After you get the point that to make your technical skill pay/function as a business you need to have business skills/know how. You can sign up for the 700 plus per month for 2 years advertised in the back of his books. Start looking elsewhere for actual practical information. Because there are no E-myth books or tapes that have that information. You can do a lot for your business with that kind of money. I'm always shocked at how newbs starting businesses throw money around. Something to buy and a place to buy it, no matter how pretty it all is, doesn't make a successful business, In my observations, it's the major reason new businesses fail. I'm sure some of you with deep pockets or You corperate types who have never had to find the guts or earn the money to build a small business without Sugar Daddy Warbucks help will think I'm wrong.
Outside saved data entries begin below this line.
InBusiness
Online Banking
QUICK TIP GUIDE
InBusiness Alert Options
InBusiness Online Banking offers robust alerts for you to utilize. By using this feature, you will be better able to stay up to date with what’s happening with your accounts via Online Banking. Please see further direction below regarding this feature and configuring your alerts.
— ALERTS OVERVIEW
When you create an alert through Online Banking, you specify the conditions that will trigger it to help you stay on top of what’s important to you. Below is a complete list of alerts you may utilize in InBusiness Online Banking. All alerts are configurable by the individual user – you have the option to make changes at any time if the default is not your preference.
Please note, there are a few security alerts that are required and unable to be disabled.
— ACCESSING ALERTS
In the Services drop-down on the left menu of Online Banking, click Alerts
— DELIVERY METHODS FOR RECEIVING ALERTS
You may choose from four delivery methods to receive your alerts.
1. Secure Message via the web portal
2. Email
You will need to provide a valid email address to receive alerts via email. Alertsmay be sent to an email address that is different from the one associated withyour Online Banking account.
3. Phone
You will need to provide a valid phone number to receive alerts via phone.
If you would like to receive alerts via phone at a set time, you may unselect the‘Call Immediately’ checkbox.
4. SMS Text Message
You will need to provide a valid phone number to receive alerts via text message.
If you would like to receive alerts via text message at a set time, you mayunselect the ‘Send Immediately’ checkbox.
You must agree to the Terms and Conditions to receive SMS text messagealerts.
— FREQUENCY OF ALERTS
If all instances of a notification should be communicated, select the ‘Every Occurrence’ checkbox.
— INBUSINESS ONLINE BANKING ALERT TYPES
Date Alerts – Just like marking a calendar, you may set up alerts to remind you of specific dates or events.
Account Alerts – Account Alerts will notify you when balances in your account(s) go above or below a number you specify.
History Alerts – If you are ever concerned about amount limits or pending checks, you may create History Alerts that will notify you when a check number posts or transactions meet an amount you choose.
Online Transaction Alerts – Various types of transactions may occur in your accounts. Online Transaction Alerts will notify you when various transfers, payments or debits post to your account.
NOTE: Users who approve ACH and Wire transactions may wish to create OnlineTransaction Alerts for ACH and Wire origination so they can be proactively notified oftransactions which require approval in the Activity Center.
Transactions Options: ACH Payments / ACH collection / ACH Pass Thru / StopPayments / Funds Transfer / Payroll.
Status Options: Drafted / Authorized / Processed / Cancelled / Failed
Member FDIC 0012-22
This E-Myth stuff is valid but it it's grade school lessons made to look like some kind of super-profound truth/solution. Well, it is, grade school true, now what Mr. Gerber, where's the solutions, spend, what, nearly 17,000 Sign up for what I thought I was getting when I bought the Books and tapes? What a greedy little tight wad! When are you going to write a book with substance? Hey Newbs! Trust me, yes you need real business skills, there are plenty of great business books out there, take some of that 17,000 and buy some and be careful with the rest you're going to need it.
A couple of good ideas and filler April 10, 2007 4 out of 4 found this review helpful
The author has a couple of good ideas: management is about building processes not about managing people, and the value of a practice is it's process. The problem is that we get no details about how develop such processes. Instead we get a bunch of meaningless psychobabble about change and motivation and the same two presmises simply repeated over and over again. This is nothing like a practical guide on how to rework a medical practice.